** MATERIALS PROVIDED follows **

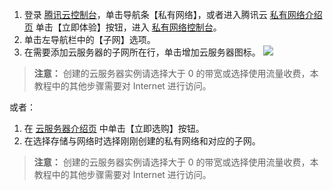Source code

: 1.  登录 [腾讯云控制台](https://console.cloud.tencent.com/)，单击导航条【私有网络】，或者进入腾讯云 [私有网络介绍页](https://intl.cloud.tencent.com/product/vpc.html) 单击【立即体验】按钮，进入 [私有网络控制台](https://console.cloud.tencent.com/vpc/)。
2.  单击左导航栏中的【子网】选项。
3.  在需要添加云服务器的子网所在行，单击增加云服务器图标。
 ![](https://main.qcloudimg.com/raw/6deeaf8b2d0b43363cfb5b91571f3e34.png)
>**注意：**
>创建的云服务器实例请选择大于 0 的带宽或选择使用流量收费，本教程中的其他步骤需要对 Internet 进行访问。

或者：

1. 在 [云服务器介绍页](https://cloud.tencent.com/product/cvm.html) 中单击【立即选购】按钮。
2. 在选择存储与网络时选择刚刚创建的私有网络和对应的子网。
>**注意：**
>创建的云服务器实例请选择大于 0 的带宽或选择使用流量收费，本教程中的其他步骤需要对 Internet 进行访问。
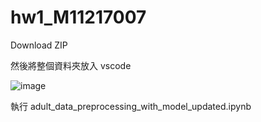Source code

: # hw1_M11217007
Download ZIP

然後將整個資料夾放入 vscode

![image](https://github.com/m11217017/hw1_M11217007/assets/148415253/5ad5ff29-f9ff-4255-b457-e8ad7a56ef08)

執行 adult_data_preprocessing_with_model_updated.ipynb
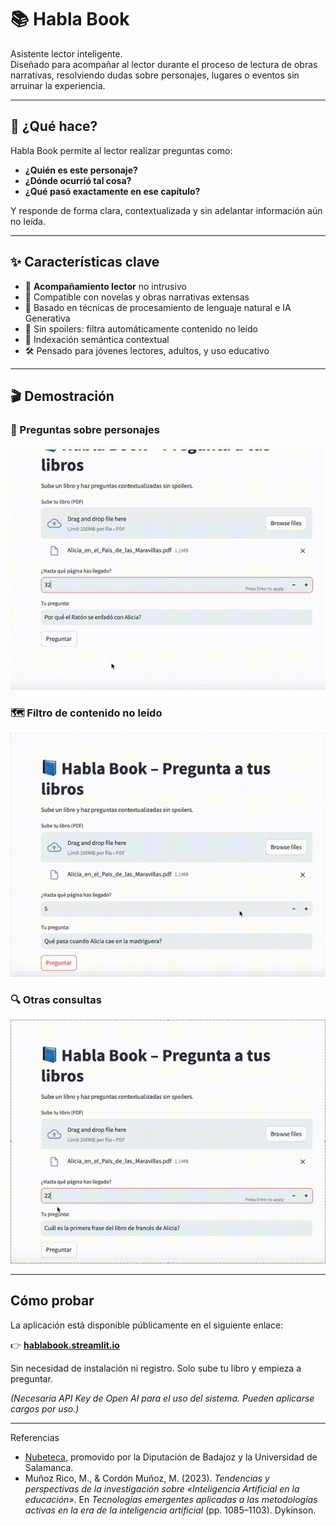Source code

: # 📚 Habla Book

Asistente lector inteligente.  
Diseñado para acompañar al lector durante el proceso de lectura de obras narrativas, resolviendo dudas sobre personajes, lugares o eventos sin arruinar la experiencia.

---

## 🧠 ¿Qué hace?

Habla Book permite al lector realizar preguntas como:

- **¿Quién es este personaje?**
- **¿Dónde ocurrió tal cosa?**
- **¿Qué pasó exactamente en ese capítulo?**

Y responde de forma clara, contextualizada y sin adelantar información aún no leída.

---

## ✨ Características clave

- 🧭 **Acompañamiento lector** no intrusivo
- 📖 Compatible con novelas y obras narrativas extensas
- 🤖 Basado en técnicas de procesamiento de lenguaje natural e IA Generativa
- 🚫 Sin spoilers: filtra automáticamente contenido no leído
- 🧩 Indexación semántica contextual
- 🛠️ Pensado para jóvenes lectores, adultos, y uso educativo

---

## 🎬 Demostración

### 🐇 Preguntas sobre personajes
![Consulta personaje](demo/pregunta3.gif)


### 🗺️ Filtro de contenido no leído
![Spoiler](demo/pregunta2.gif)


### 🔍 Otras consultas
![Otros](demo/pregunta1.gif)


---

## Cómo probar

La aplicación está disponible públicamente en el siguiente enlace:

👉 [**hablabook.streamlit.io**](https://hablabook.streamlit.app)

Sin necesidad de instalación ni registro. Solo sube tu libro y empieza a preguntar.

*(Necesaria API Key de Open AI para el uso del sistema. Pueden aplicarse cargos por uso.)*

---

Referencias

- [Nubeteca](https://www.dip-badajoz.es/cultura/ceex/index.php?cont=nubeteca), promovido por la Diputación de Badajoz y la Universidad de Salamanca.
- Muñoz Rico, M., & Cordón Muñoz, M. (2023). *Tendencias y perspectivas de la investigación sobre «Inteligencia Artificial en la educación»*. En *Tecnologías emergentes aplicadas a las metodologías activas en la era de la inteligencia artificial* (pp. 1085–1103). Dykinson.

** End of MATERIALS PROVIDED **

*WHAT THE EXERCISE ASKS*. In your copy of the listing above, every line must match exactly and no picture may appear.

*ANSWER TO THIS EXERCISE*.
Source code

: 1.  登录 [腾讯云控制台](https://console.cloud.tencent.com/)，单击导航条【私有网络】，或者进入腾讯云 [私有网络介绍页](https://intl.cloud.tencent.com/product/vpc.html) 单击【立即体验】按钮，进入 [私有网络控制台](https://console.cloud.tencent.com/vpc/)。
2.  单击左导航栏中的【子网】选项。
3.  在需要添加云服务器的子网所在行，单击增加云服务器图标。
 ![](https://main.qcloudimg.com/raw/6deeaf8b2d0b43363cfb5b91571f3e34.png)
>**注意：**
>创建的云服务器实例请选择大于 0 的带宽或选择使用流量收费，本教程中的其他步骤需要对 Internet 进行访问。

或者：

1. 在 [云服务器介绍页](https://cloud.tencent.com/product/cvm.html) 中单击【立即选购】按钮。
2. 在选择存储与网络时选择刚刚创建的私有网络和对应的子网。
>**注意：**
>创建的云服务器实例请选择大于 0 的带宽或选择使用流量收费，本教程中的其他步骤需要对 Internet 进行访问。
Source code

: # hw1_M11217007
Download ZIP

然後將整個資料夾放入 vscode

![image](https://github.com/m11217017/hw1_M11217007/assets/148415253/5ad5ff29-f9ff-4255-b457-e8ad7a56ef08)

執行 adult_data_preprocessing_with_model_updated.ipynb
Source code

: # 📚 Habla Book

Asistente lector inteligente.  
Diseñado para acompañar al lector durante el proceso de lectura de obras narrativas, resolviendo dudas sobre personajes, lugares o eventos sin arruinar la experiencia.

---

## 🧠 ¿Qué hace?

Habla Book permite al lector realizar preguntas como:

- **¿Quién es este personaje?**
- **¿Dónde ocurrió tal cosa?**
- **¿Qué pasó exactamente en ese capítulo?**

Y responde de forma clara, contextualizada y sin adelantar información aún no leída.

---

## ✨ Características clave

- 🧭 **Acompañamiento lector** no intrusivo
- 📖 Compatible con novelas y obras narrativas extensas
- 🤖 Basado en técnicas de procesamiento de lenguaje natural e IA Generativa
- 🚫 Sin spoilers: filtra automáticamente contenido no leído
- 🧩 Indexación semántica contextual
- 🛠️ Pensado para jóvenes lectores, adultos, y uso educativo

---

## 🎬 Demostración

### 🐇 Preguntas sobre personajes
![Consulta personaje](demo/pregunta3.gif)


### 🗺️ Filtro de contenido no leído
![Spoiler](demo/pregunta2.gif)


### 🔍 Otras consultas
![Otros](demo/pregunta1.gif)


---

## Cómo probar

La aplicación está disponible públicamente en el siguiente enlace:

👉 [**hablabook.streamlit.io**](https://hablabook.streamlit.app)

Sin necesidad de instalación ni registro. Solo sube tu libro y empieza a preguntar.

*(Necesaria API Key de Open AI para el uso del sistema. Pueden aplicarse cargos por uso.)*

---

Referencias

- [Nubeteca](https://www.dip-badajoz.es/cultura/ceex/index.php?cont=nubeteca), promovido por la Diputación de Badajoz y la Universidad de Salamanca.
- Muñoz Rico, M., & Cordón Muñoz, M. (2023). *Tendencias y perspectivas de la investigación sobre «Inteligencia Artificial en la educación»*. En *Tecnologías emergentes aplicadas a las metodologías activas en la era de la inteligencia artificial* (pp. 1085–1103). Dykinson.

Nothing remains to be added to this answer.